S3 Upload
The S3 Upload action allows you to automatically upload the crawled data to your Amazon S3 bucket or any S3-compatible storage service. This is particularly useful for integrating the crawl results directly into your data pipeline without requiring an additional step to download and then upload the data.
Usage
Security Warning: We temporarily store your S3 credentials while the job is processing. All credentials are automatically removed immediately after the job completes.

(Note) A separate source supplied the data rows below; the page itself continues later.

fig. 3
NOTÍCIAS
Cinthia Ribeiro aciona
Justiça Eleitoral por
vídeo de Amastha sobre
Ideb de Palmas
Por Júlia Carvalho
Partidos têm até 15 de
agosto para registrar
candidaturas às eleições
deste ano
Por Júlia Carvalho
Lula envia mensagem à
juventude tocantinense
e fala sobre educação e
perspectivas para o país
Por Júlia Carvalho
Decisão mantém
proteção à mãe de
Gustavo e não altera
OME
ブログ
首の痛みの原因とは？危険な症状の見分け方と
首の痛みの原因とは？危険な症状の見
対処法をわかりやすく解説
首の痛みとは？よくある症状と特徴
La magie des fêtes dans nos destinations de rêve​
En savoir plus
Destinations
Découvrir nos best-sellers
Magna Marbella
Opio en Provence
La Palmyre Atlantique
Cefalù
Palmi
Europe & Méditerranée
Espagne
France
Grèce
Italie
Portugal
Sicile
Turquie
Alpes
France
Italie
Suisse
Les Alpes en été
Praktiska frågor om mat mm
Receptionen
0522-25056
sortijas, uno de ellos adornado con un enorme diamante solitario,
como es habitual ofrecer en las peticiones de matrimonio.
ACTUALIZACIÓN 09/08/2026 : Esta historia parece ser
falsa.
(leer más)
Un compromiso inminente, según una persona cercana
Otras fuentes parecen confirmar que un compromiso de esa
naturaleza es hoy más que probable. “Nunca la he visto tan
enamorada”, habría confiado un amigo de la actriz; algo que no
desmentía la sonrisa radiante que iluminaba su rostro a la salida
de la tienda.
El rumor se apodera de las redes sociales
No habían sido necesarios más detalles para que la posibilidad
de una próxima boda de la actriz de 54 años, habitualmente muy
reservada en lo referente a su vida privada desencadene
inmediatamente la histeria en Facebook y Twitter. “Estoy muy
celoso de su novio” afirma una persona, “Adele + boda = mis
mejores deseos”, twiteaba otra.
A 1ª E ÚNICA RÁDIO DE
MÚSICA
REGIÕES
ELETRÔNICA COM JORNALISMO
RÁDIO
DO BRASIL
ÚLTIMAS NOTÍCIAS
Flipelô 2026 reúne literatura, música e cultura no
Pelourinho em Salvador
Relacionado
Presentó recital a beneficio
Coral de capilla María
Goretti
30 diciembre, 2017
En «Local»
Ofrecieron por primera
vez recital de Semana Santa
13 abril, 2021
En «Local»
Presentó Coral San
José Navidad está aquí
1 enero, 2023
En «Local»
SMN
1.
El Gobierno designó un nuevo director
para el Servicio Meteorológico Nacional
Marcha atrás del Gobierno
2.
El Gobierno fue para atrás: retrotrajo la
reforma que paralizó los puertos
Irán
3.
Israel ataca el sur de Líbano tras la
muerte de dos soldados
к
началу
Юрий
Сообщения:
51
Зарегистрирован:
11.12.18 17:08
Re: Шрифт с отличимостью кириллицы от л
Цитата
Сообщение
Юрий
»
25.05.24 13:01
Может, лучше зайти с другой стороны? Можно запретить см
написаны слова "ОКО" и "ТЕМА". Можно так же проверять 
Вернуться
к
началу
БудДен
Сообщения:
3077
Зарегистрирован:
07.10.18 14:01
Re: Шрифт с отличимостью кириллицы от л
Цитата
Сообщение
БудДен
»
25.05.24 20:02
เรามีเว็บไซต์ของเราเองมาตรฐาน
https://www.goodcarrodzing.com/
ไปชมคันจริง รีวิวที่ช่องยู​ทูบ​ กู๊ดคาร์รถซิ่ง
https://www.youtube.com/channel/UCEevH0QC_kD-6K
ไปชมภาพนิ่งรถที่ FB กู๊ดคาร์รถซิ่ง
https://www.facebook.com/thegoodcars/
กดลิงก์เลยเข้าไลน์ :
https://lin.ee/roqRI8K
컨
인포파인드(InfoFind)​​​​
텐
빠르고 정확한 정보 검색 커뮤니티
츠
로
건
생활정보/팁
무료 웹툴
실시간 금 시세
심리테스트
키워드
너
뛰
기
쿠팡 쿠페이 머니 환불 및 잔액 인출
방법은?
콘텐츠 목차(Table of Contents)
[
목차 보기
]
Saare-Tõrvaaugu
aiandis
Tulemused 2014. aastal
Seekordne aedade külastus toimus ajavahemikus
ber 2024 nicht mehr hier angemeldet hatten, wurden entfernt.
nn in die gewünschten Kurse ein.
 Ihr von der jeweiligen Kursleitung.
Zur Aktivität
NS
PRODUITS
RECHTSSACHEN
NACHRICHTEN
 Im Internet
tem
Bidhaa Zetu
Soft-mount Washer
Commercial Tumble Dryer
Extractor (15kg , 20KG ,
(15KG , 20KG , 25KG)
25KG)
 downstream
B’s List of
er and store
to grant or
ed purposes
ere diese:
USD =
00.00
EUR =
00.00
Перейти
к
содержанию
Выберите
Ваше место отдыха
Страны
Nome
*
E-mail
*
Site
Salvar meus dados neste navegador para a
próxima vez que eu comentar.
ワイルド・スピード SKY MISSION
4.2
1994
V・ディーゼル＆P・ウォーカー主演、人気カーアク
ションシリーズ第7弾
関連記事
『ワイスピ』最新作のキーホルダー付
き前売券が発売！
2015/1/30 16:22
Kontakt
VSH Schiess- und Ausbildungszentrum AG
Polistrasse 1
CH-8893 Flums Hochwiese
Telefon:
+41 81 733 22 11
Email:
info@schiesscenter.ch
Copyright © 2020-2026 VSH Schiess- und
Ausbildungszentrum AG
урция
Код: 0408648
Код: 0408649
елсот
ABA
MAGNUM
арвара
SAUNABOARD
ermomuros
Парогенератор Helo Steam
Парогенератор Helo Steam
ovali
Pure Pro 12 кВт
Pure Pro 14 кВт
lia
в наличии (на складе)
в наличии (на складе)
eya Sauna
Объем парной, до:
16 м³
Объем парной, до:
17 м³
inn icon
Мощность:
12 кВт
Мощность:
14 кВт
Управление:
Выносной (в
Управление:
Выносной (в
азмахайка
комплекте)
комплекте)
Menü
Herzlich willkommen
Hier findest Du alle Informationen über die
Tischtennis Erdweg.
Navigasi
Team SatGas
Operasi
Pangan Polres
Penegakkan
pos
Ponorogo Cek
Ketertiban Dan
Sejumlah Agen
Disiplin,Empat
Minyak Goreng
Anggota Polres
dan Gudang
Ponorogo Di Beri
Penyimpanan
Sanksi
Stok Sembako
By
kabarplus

To use the S3 upload action, include an actions
array in your request with an action of type upload_s3
. This action requires several parameters to authenticate and specify the destination in your S3 bucket.
Required Parameters
Parameter | Type | Description |
---|---|---|
type | string | Must be set to upload_s3 |
path | string | The file path/key where the data will be stored in your bucket |
access_key_id | string | Your S3 access key ID |
secret_access_key | string | Your S3 secret access key |
bucket | string | The name of your S3 bucket |
endpoint | string | The S3 endpoint URL (especially needed for S3-compatible services) |
If you haven't created the bucket in the us-east-1
AWS region, please, specify your bucket region through an endpoint in a format like https://s3.{your-region}.amazonaws.com (opens in a new tab).
Example Request
curl -i --request POST \
--url https://api.webcrawlerapi.com/v1/crawl \
--header 'Authorization: Bearer YOUR_API_KEY' \
--data '{
"url": "https://books.toscrape.com/",
"scrape_type": "markdown",
"items_limit": 20,
"actions": [
{
"type": "upload_s3",
"path": "/testupload",
"access_key_id": "<ACCESS_KEY>",
"secret_access_key": "<SECRET_KEY>",
"bucket": "mybucket",
"endpoint": "https://s3.eu-west-1.amazonaws.com"
}
]
}'
Response
When the S3 upload action is successfully executed, the response will include information about the upload:
{
"id": "5f7b1b7b-7b7b-4b7b-8b7b-7b7b7b7b7b7b",
"actions": [
{
"type": "upload_s3",
"status": "success",
"path": "/testupload"
}
]
}
Compatible Storage Services
This action works with:
- Amazon S3
- Cloudflare R2
- DigitalOcean Spaces
- Backblaze B2
- Any other S3-compatible storage service
Error Handling
If there's an error with the S3 upload, the action's status will be set to error
with a message explaining the issue:
{
"error_code": "invalid_request",
"error_message": "invalid S3 credentials: operation error S3: PutObject, https response error StatusCode: 403, api error InvalidAccessKeyId: The AWS Access Key Id you provided does not exist in our records."
}
If you upload files to a private, non-accessible bucket, subsequent attempts to retrieve the content using the file URL might fail. Ensure that you have proper permissions set up for accessing the uploaded files if you need to retrieve them later.